Before founding Amphora, our team worked across computational neuroscience research, generative AI labs, and developer tools companies. In every environment, the same gap was visible: the tools for creating visual content had become extraordinarily powerful, but the tools for understanding what that content does to the people who see it had barely advanced beyond human intuition.

A brand team launching a campaign can test whether an image looks good. They can run it through a focus group. They can wait for click data. What they cannot do — until now — is measure, before launch, which regions of the brain their creative is likely to activate, and whether that matches the emotional response they designed for.

The founding team

The three of us bring complementary backgrounds to this problem. Our research lead holds a computational neuroscience PhD with deep background in fMRI analysis. Our engineering lead comes from a major generative AI lab. Our commercial lead has scaled developer tools companies from early revenue to Series A. We are one of a small number of companies working at the intersection of neuroscience and AI.
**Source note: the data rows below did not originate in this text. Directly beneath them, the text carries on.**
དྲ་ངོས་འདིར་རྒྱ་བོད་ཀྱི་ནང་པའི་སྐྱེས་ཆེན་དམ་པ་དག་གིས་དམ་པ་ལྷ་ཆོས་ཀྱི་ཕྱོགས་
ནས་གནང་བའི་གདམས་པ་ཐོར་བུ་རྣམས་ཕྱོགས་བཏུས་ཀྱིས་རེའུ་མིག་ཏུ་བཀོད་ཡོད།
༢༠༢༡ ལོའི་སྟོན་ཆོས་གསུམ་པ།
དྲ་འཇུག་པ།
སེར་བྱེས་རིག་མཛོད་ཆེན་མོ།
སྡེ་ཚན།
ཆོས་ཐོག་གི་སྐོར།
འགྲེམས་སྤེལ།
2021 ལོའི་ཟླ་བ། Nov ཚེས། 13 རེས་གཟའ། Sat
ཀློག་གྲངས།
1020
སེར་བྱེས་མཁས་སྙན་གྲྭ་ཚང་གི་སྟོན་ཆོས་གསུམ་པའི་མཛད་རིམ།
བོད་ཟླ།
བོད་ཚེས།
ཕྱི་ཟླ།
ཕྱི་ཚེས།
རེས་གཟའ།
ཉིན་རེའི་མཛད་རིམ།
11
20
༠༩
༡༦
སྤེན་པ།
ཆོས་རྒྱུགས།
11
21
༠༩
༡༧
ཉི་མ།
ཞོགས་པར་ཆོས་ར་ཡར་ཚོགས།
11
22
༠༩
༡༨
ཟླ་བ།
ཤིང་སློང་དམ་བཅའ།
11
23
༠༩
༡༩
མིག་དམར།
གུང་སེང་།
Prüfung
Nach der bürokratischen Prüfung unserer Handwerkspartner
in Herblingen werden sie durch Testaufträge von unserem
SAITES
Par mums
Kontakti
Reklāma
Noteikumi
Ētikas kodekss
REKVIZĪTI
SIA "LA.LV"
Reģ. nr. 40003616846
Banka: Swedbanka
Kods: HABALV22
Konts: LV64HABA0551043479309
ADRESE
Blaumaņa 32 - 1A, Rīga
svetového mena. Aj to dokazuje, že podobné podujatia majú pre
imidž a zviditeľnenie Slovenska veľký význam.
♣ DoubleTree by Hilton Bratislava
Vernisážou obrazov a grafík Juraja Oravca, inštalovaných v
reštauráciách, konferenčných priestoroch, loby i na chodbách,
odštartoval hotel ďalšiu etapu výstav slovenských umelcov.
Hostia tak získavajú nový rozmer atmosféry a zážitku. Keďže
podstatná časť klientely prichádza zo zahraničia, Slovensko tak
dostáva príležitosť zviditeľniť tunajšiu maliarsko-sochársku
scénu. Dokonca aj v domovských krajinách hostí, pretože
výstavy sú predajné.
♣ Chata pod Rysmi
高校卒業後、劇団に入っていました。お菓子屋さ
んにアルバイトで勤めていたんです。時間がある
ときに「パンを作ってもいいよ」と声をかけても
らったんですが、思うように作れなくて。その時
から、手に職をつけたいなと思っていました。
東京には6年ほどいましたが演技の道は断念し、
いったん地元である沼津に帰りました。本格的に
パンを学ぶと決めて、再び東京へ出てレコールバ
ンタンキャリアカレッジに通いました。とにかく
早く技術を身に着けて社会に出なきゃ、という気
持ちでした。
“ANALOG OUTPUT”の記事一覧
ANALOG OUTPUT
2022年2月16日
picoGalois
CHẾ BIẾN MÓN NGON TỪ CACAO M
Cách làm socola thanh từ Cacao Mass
The market we're building for

Our largest immediate market is advertising and brand creative — teams that need to audit emotional impact before assets go live. Beyond that, we're building for AI-native creative platforms that want to offer emotional targeting as a product feature, entertainment and game studios that need scientific instruments for creative decisions, and eventually the medical and therapeutic design space.

The long-term outcome isn't selling scores. It's becoming the emotional specification standard for AI-generated content — the layer that every creative AI pipeline runs through before an image is considered finished, the way a spellchecker runs before a document is considered done.